High-level talks between Pakistan and the IMF are set to begin on Tuesday, January 31, in order to complete the ninth review under the Extended Fund Facility. The main topics up for discussion will be the budgetary slippages and the reconciliation of numbers.
Prior to the budget release for 2022–23, the government planned a primary deficit to keep it at a positive 0.2% of GDP and a budget deficit target of 4.9% of gross domestic product (GDP).
Sources claim that the IMF is currently requesting that the Pakistani government implement extra taxing measures totaling Rs600 billion through a mini-budget.
It should be highlighted that now there are areas where both parties have differing opinions and must resolve them to move toward reaching a staff-level agreement by February 9 that has been specified.
Senior IMF officials have also decided to include an increase in circular debt owed by Pakistan’s cash-strapped energy industry above the ceiling previously agreed upon with the lender of last resort as part of the primary deficit for the current fiscal year 2022–2023.

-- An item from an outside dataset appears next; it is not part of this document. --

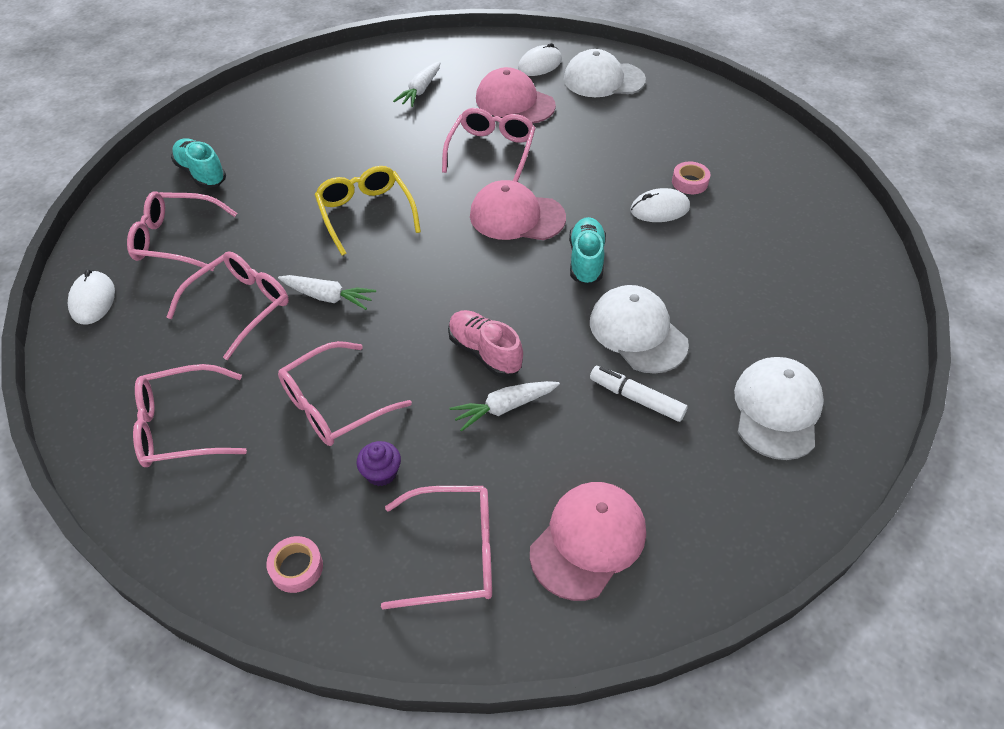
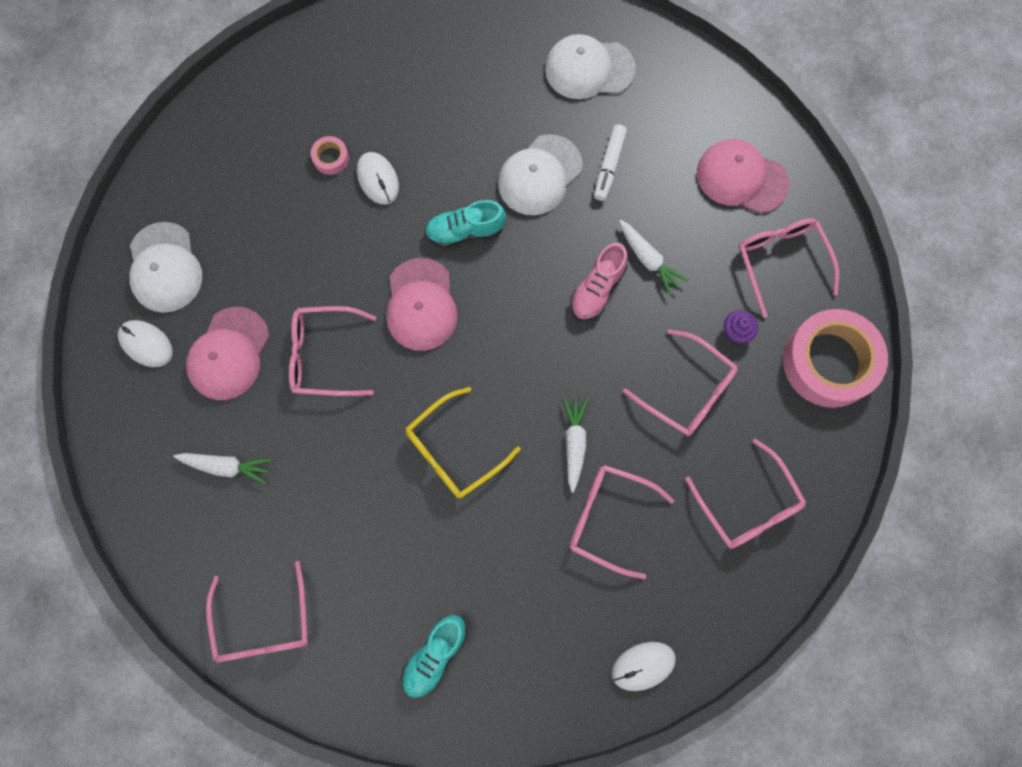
camera: 105 degrees left, 25 degrees up
(175, 240) = (542, 629): pink glasses -> pink glasses (263, 624)
(296, 568) = (829, 362): pink tape -> pink tape, size x2.44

It should be emphasised that the primary deficit is determined after debt servicing obligations have been eliminated.
In the meantime, Pakistan asked the IMF to forgive Rs 500 billion in flood-related expenses when calculating the budget deficit, particularly the primary deficit for the current fiscal year 2022–2023
Well-placed sources confirmed: “The IMF has so far estimated that the primary deficit target of 0.2% of GDP will be violated with a wide margin, with a stunning number of over Rs1 trillion.”
The coalition government failed to recoup the Rs65 billion fuel price adjustment for the current fiscal year, according to the IMF’s assessment. The government provided gas and electricity at reduced rates to industries focused on exports, which led to an increase in demand of Rs110 billion.
It should be highlighted that the budget makes no allowance for this.
Additionally, there are slippages in the fiscal side due to the increasing costs of repaying the overall debt, which the government originally anticipated at Rs3,950 billion but may potentially rise to more than Rs5,000 billion as a result of the State Bank of Pakistan’s raised policy rate.
There will be an increase of Rs 1,000 billion in the debt servicing requirements.